**Written task:** Copy out the rows below verbatim, from the line with "scientific name: Calotropis gigantea" through the line with "genus: Planorbarius", including both of those lines.

□ □ □ □

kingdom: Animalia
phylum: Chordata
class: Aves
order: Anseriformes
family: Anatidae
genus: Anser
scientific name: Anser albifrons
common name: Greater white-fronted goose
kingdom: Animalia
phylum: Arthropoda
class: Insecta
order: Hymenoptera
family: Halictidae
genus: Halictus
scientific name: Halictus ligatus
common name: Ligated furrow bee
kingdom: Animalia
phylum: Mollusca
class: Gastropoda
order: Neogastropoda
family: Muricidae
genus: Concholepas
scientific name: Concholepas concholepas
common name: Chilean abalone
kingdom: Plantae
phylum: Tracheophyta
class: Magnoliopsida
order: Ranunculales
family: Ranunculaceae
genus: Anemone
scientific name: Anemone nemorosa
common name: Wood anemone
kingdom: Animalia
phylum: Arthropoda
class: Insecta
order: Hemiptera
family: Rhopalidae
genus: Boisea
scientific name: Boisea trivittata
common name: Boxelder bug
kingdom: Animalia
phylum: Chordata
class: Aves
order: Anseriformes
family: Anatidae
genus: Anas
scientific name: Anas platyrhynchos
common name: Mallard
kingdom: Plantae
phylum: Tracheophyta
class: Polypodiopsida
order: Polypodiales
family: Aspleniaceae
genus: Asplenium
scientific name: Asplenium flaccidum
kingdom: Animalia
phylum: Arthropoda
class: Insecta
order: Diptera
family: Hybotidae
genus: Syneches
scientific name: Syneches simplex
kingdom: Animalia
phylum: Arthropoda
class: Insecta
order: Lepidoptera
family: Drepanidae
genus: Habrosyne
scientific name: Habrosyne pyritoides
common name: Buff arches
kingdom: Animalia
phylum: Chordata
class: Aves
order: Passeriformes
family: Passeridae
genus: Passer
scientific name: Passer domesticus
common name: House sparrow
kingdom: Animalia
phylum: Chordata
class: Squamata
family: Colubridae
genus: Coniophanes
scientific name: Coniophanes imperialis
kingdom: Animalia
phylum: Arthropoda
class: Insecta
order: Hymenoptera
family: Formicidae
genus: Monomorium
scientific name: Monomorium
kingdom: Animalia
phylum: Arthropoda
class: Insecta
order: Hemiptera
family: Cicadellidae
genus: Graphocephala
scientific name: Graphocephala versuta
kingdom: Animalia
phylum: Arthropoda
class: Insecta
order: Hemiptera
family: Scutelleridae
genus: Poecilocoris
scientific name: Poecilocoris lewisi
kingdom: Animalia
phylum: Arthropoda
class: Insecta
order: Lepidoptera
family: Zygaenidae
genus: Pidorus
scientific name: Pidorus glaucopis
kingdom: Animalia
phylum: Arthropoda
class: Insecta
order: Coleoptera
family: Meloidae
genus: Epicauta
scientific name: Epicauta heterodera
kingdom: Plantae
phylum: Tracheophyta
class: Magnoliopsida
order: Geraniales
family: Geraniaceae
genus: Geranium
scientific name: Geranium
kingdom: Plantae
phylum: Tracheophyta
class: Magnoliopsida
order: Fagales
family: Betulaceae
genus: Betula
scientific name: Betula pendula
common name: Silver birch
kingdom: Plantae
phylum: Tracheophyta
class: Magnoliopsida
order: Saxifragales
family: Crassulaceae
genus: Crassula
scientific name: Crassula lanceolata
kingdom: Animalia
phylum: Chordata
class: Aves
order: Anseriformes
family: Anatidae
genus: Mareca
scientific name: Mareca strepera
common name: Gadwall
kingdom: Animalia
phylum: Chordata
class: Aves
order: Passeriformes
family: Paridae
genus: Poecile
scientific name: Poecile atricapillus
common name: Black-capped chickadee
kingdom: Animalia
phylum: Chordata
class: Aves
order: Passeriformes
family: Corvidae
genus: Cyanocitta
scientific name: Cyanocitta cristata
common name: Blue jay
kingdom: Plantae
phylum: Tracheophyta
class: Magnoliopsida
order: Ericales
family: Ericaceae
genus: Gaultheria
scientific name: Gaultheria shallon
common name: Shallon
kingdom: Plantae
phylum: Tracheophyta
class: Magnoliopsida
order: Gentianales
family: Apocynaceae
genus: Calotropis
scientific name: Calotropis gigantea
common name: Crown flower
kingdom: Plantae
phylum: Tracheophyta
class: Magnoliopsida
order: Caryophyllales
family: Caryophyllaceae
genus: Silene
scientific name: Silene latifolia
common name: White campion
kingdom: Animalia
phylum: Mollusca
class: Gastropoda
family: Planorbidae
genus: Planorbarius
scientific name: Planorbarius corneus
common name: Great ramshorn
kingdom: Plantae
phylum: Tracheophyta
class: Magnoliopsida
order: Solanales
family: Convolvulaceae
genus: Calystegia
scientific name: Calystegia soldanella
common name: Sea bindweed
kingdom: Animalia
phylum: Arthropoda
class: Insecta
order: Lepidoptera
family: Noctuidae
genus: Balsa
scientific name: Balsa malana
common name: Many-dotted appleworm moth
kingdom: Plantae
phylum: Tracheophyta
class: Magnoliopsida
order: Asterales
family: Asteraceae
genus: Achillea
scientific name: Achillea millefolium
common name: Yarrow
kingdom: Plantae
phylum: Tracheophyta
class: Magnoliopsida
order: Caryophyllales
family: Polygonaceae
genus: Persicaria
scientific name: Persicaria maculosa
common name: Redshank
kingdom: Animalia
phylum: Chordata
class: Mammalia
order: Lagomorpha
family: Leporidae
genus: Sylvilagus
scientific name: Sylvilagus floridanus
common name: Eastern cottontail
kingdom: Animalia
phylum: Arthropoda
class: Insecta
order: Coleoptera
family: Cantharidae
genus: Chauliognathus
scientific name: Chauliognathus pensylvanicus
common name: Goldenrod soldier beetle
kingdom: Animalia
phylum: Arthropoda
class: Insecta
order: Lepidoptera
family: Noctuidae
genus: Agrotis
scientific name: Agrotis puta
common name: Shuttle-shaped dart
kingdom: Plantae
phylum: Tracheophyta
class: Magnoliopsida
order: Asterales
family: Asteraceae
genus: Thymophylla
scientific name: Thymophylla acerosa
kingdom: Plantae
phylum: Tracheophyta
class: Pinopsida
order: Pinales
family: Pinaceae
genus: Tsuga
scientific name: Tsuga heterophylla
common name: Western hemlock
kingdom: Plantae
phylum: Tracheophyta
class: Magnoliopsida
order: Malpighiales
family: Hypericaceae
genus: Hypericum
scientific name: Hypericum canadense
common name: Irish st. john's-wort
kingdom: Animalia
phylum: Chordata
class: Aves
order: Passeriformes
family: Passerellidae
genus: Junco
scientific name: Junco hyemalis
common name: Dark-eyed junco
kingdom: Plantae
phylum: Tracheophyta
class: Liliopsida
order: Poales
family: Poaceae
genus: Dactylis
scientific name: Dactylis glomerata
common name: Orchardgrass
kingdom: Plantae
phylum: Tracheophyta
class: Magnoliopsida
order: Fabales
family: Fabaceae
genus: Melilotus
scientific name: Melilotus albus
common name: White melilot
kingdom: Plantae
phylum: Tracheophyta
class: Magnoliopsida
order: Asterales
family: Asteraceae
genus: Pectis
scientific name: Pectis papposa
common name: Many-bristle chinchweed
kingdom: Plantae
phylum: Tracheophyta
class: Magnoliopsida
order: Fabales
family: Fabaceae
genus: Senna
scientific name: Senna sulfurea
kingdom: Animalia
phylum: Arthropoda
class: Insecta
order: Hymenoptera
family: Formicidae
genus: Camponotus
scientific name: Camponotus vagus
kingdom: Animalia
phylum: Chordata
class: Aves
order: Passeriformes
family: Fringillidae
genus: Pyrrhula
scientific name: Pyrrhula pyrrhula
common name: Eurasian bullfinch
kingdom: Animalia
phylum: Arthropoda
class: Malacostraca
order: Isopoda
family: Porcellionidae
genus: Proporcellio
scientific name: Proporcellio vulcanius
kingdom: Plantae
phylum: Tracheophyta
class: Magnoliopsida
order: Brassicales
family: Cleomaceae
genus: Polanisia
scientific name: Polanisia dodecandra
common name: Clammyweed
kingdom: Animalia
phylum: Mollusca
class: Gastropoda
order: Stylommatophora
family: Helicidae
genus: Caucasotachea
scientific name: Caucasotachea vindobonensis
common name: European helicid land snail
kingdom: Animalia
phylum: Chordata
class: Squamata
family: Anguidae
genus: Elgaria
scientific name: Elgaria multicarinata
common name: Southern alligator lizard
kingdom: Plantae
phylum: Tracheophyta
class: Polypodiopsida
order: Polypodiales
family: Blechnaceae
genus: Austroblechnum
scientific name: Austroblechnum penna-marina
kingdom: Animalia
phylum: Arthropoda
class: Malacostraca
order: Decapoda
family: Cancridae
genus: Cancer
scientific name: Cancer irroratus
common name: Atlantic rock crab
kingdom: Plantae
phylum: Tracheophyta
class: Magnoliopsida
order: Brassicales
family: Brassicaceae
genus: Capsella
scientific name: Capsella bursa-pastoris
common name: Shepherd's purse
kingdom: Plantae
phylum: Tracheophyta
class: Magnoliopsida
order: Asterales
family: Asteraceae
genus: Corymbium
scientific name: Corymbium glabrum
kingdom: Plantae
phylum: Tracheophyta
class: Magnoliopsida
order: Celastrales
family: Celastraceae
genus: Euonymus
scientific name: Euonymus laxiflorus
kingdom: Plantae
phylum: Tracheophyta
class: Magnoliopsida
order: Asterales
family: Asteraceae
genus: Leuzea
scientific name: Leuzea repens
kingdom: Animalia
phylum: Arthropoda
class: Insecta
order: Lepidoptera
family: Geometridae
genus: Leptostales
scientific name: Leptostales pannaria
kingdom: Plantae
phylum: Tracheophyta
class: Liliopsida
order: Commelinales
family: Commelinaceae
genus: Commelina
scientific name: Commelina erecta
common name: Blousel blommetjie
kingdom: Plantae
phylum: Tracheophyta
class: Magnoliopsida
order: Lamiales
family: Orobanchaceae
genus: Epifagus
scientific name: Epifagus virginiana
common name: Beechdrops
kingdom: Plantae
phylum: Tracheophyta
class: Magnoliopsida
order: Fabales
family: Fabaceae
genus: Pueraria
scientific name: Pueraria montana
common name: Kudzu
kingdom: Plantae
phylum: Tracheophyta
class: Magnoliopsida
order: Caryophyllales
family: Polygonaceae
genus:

□ □ □ □

**Response to this task:**
scientific name: Calotropis gigantea
common name: Crown flower
kingdom: Plantae
phylum: Tracheophyta
class: Magnoliopsida
order: Caryophyllales
family: Caryophyllaceae
genus: Silene
scientific name: Silene latifolia
common name: White campion
kingdom: Animalia
phylum: Mollusca
class: Gastropoda
family: Planorbidae
genus: Planorbarius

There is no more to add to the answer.